=== Begin Enclosure ===

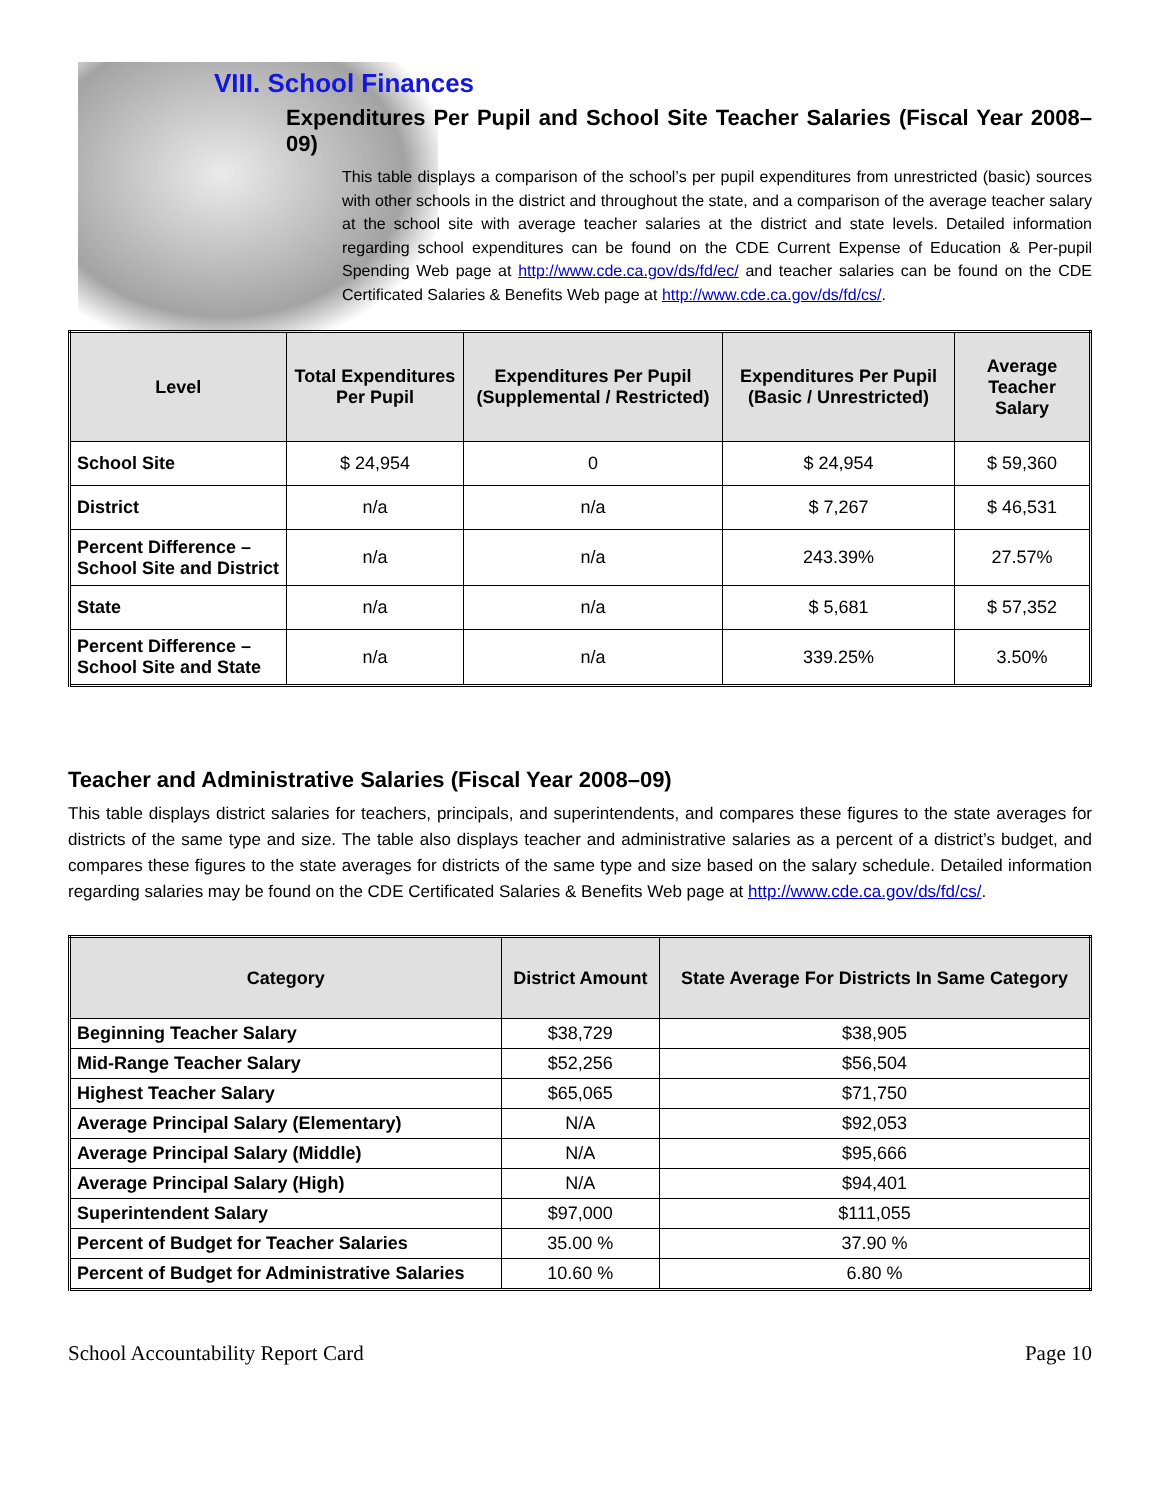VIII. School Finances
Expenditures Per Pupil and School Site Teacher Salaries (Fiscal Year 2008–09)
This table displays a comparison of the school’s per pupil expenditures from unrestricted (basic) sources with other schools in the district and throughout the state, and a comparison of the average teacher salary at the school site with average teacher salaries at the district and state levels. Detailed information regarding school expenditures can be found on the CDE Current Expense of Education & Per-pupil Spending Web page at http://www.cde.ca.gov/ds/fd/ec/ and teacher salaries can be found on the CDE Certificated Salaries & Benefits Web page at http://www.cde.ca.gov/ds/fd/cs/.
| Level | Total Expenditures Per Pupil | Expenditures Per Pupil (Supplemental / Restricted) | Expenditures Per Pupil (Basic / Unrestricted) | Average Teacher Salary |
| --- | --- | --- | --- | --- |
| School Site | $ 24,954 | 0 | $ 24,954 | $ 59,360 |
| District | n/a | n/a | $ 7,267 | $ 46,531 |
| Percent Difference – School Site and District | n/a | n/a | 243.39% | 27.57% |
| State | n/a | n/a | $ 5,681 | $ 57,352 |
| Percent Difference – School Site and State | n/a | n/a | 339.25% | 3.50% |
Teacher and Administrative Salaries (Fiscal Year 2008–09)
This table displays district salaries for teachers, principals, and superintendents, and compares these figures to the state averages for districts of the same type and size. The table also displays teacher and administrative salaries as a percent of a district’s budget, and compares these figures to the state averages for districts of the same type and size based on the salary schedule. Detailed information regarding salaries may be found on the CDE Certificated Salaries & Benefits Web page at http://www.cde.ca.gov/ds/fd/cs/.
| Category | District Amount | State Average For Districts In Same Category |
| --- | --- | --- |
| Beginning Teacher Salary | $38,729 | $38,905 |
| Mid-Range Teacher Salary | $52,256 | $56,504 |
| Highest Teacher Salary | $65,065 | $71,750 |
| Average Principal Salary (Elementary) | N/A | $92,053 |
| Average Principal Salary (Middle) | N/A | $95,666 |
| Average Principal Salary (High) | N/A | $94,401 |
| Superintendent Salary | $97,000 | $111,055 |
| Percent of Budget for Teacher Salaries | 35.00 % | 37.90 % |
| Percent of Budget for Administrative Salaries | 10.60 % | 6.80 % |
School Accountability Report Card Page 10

=== End Enclosure ===
=== Begin Enclosure ===

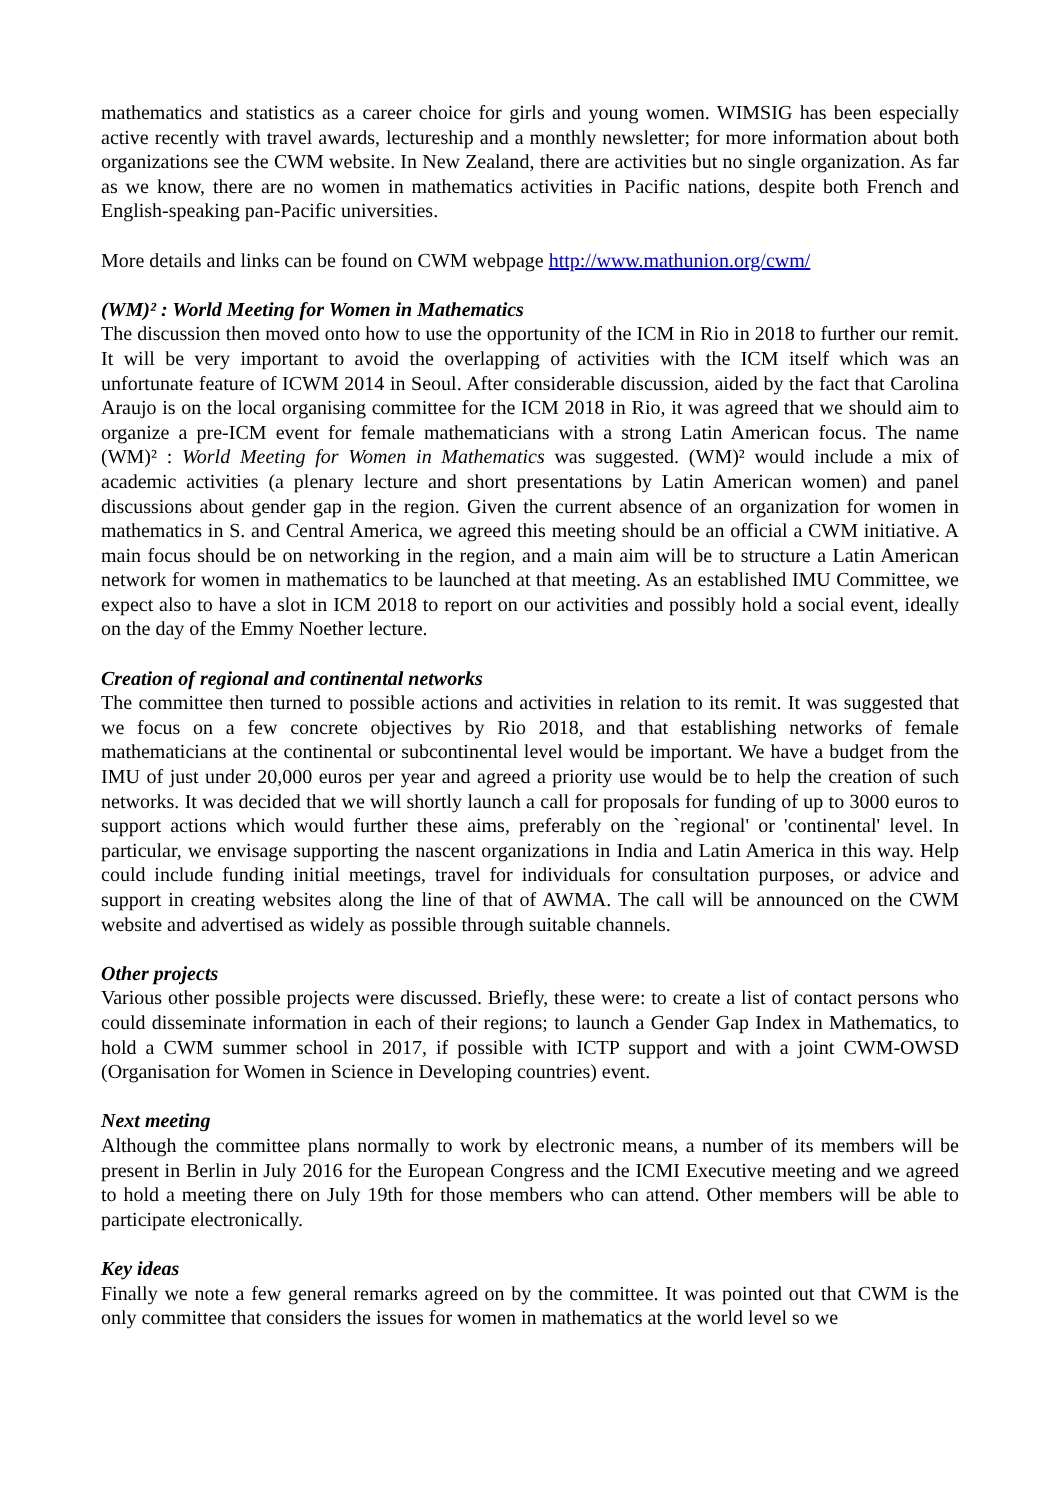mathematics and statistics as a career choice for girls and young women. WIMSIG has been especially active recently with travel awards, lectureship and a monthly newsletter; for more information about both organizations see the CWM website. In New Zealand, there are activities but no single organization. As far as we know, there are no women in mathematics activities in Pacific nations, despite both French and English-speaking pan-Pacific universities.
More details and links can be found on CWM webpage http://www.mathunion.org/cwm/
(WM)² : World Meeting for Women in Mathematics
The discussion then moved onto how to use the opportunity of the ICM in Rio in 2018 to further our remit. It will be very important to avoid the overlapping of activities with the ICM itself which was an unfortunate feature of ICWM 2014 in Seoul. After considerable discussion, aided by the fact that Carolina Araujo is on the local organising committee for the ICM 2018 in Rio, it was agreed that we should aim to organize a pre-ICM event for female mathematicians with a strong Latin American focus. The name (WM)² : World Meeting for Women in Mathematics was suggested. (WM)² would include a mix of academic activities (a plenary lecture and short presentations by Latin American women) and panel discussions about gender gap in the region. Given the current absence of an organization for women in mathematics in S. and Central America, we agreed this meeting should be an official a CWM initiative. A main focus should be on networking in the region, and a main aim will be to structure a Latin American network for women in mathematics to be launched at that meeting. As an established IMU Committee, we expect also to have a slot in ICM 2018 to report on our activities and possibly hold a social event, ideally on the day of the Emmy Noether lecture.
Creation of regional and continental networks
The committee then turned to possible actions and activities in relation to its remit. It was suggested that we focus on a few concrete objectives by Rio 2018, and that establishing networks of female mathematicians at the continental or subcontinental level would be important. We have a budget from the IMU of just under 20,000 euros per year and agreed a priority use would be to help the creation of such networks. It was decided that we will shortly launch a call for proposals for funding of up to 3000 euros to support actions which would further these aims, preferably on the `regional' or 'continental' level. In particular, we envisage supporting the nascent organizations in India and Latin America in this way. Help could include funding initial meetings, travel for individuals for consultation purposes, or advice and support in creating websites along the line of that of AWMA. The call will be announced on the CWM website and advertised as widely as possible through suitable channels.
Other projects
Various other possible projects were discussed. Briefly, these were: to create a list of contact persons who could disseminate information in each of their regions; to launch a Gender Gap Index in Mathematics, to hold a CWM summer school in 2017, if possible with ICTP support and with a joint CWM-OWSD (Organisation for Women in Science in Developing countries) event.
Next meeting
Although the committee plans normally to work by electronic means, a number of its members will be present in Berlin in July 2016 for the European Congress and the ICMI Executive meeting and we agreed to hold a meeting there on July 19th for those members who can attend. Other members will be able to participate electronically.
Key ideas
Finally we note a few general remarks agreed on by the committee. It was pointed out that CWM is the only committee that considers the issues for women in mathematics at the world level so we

=== End Enclosure ===
=== Begin Enclosure ===

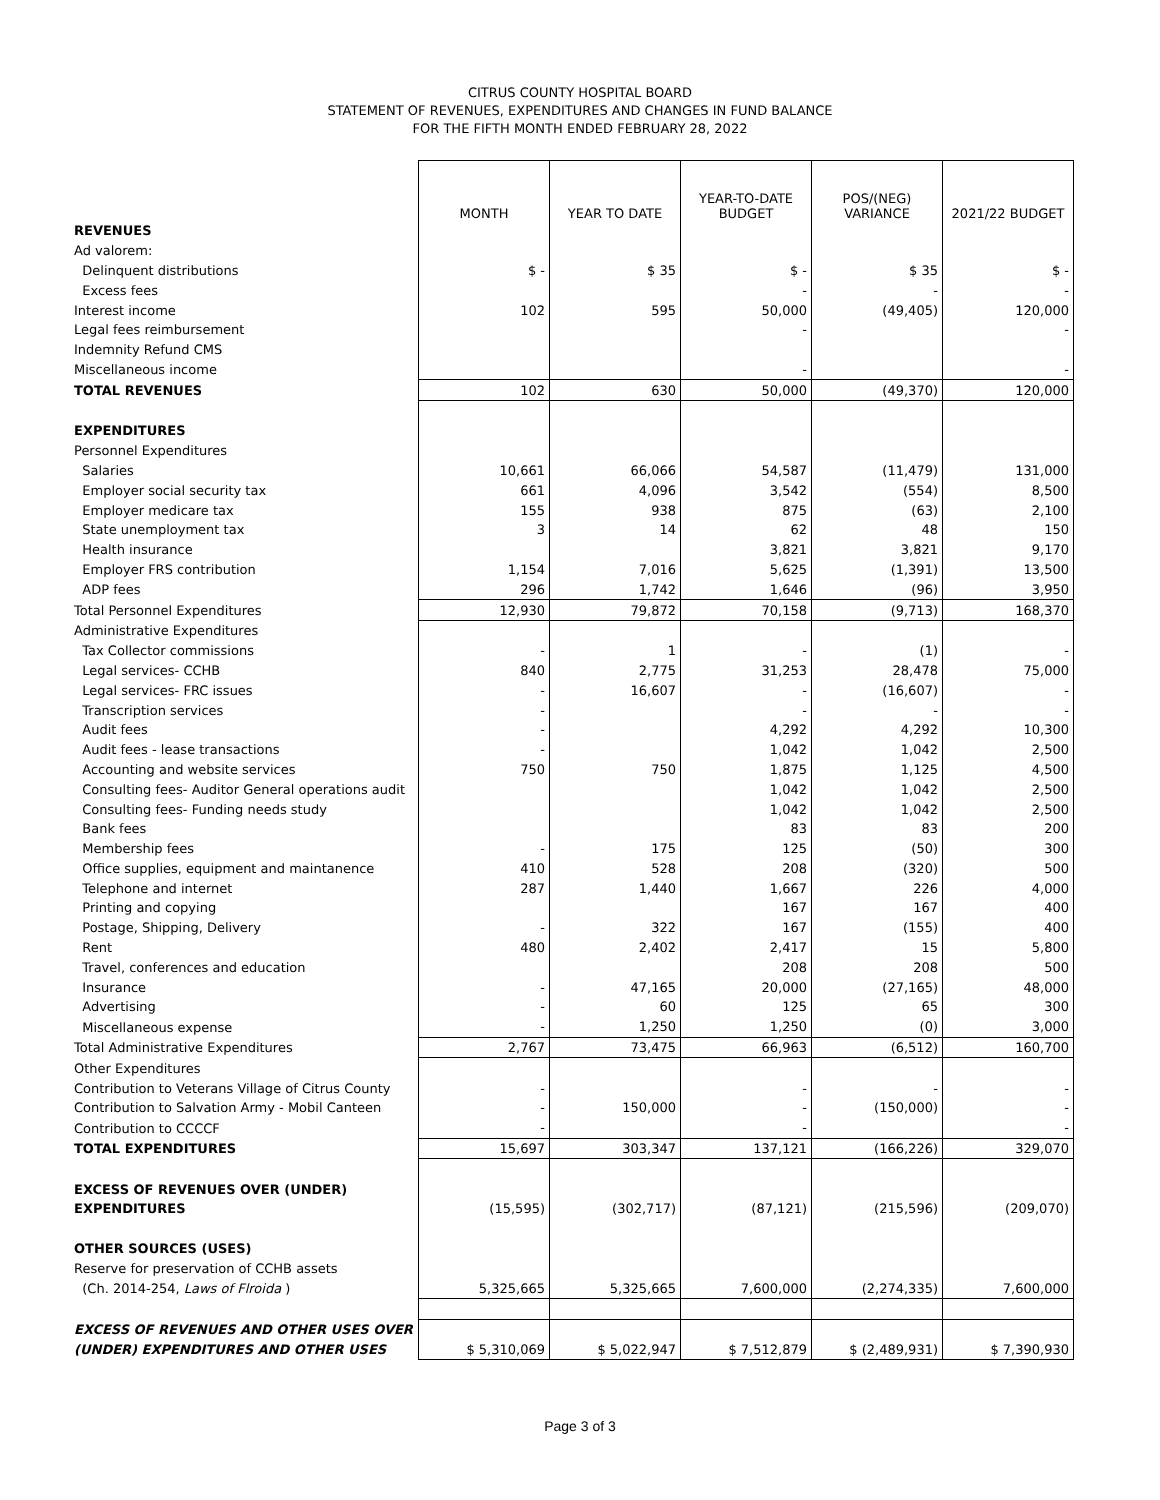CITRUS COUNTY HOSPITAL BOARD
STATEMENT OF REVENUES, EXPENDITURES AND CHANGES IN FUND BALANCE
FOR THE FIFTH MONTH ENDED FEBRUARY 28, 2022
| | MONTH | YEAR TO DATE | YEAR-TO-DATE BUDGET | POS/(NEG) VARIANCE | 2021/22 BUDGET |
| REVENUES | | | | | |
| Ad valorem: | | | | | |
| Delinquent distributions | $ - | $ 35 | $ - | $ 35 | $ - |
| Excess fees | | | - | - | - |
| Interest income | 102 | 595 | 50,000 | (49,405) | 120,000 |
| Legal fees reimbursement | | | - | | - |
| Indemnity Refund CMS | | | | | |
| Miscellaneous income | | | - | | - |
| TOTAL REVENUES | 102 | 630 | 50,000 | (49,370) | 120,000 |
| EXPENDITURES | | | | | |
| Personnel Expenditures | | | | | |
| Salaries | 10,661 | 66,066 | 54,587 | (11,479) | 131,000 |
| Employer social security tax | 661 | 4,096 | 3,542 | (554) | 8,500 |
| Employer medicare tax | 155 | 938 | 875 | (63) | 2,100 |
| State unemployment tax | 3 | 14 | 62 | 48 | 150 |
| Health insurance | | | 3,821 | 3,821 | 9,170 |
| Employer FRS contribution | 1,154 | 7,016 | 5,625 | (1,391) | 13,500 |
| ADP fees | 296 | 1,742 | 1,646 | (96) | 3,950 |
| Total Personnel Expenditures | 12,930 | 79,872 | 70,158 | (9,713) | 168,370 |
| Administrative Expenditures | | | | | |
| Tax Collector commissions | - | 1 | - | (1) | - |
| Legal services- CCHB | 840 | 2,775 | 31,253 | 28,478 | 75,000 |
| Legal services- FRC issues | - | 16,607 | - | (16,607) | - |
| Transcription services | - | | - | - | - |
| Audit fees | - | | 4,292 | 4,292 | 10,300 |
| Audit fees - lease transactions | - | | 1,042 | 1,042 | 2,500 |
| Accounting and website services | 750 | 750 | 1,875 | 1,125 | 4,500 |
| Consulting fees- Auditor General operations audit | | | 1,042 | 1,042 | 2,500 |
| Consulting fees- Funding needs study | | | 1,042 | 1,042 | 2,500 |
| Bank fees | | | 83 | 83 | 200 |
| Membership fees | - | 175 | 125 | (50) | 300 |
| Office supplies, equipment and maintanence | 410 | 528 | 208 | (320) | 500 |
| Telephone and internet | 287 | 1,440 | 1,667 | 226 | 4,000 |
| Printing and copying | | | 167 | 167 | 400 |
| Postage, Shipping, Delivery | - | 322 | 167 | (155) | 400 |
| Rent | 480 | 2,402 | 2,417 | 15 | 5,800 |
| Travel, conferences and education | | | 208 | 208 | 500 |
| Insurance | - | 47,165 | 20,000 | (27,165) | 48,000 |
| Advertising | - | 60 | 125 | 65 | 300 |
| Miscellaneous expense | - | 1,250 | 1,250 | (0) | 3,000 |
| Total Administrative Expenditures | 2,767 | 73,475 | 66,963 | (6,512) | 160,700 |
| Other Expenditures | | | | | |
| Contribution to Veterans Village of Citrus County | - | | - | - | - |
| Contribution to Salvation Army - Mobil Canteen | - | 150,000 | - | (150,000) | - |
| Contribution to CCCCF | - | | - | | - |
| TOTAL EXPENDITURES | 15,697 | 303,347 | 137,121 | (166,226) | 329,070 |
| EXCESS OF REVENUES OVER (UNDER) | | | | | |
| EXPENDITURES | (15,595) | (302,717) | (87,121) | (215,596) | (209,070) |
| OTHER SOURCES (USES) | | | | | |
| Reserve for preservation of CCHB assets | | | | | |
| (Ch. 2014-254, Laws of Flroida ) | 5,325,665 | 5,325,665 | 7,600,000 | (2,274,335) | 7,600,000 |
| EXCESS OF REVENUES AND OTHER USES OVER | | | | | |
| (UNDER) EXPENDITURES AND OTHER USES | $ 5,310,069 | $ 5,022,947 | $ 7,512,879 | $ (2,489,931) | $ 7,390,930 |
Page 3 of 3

=== End Enclosure ===

▸ Problem description: What you return must be the lines above that run from the line with "24,954 | $ 59,360 |" to the line with "5,681 | $ 57,352 |", inclusive, each copied exactly.

▸ Worked solution:
| School Site | $ 24,954 | 0 | $ 24,954 | $ 59,360 |
| District | n/a | n/a | $ 7,267 | $ 46,531 |
| Percent Difference – School Site and District | n/a | n/a | 243.39% | 27.57% |
| State | n/a | n/a | $ 5,681 | $ 57,352 |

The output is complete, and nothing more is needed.